Marie, confiance et transmission

Loin de ces surinvestissements de la tradition, Marie a certainement eu une existence conforme à la plupart des jeunes filles de son époque. Mais c’est peut-être justement l’irruption de l’extraordinaire dans l’ordinaire qui nous fait cet effet. Il y a dans cette histoire quelque chose qui rappelle de nombreux personnages de la Bible. Abraham ne se serait pas levé pour quitter sa maison et les siens s’il n’avait pas cru à la promesse d’avoir un peuple et une terre. De la même manière, si Marie n’avait pas répondu à un appel, elle n’incarnerait pas pour nous le modèle d’une confiance bien particulière.
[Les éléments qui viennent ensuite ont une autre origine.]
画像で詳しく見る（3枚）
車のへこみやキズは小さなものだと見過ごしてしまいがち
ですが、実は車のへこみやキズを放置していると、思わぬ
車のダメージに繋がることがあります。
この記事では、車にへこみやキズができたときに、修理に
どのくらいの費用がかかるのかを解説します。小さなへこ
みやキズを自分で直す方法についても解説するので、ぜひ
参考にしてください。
C’est sans doute grâce à ce qu’incarne Marie que nous sommes parfaitement protégés contre le merveilleux, les apparitions angéliques, le miraculeux ou le sensationnel qui imprègne notre texte et dont beaucoup se sont contentés. Marie sait qu’elle doit aussi suivre cette même démarche : une confiance qui engage un avenir encore indiscernable. Sa vie se résume à un rôle de maillon dans une chaîne de transmission, une sorte de catalyseur ou de déclencheur.
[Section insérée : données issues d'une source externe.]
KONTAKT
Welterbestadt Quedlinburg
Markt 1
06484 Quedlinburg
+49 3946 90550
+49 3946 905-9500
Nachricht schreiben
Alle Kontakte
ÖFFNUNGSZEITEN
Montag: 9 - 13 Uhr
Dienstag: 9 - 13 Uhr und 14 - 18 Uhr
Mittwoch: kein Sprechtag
Peut-être que c’est exactement ce qui est attendu de nous : dès que nous faisons normalement ce que nous avons à faire, nous sommes comparables à ce que fait Marie ici. Au fond, un ange nous apparaît, et la puissance du Très-Haut nous couvre de son ombre chaque fois que nous faisons en Église la démonstration que nous sommes prêts à donner vie à ce qui nous succèdera. Les transmetteurs d’espérance que nous tâchons d’être reçoivent cette même promesse d’une grâce qui nous a été faite : l’Église, appelée corps du Christ, est une naissance perpétuelle que nous nous remémorons pendant les temps de l’Avent et de Noël. L’annonce faite à Marie réaffirme pour nous tous que Dieu est partie prenante de ce que nous vivons : ce n’est pas ce qui se voit qui a de l’importance, mais plutôt ce qui est annonciateur de ce Royaume en cours d’avènement, toujours en gestation.
L’incarnation qui vient le jour de Noël n’a pas bouleversé le calendrier, il faut laisser cela à Hérode, à César et à tous ceux qui ont pris la suite. En revanche, la venue d’un Dieu en nous bouleverse notre rapport à l’espérance et à nous-mêmes. S’il existe un appel, une vocation, c’est bien celle-ci : l’espérance est cette capacité que nous avons de faire de notre vie un moment de transmission confiante.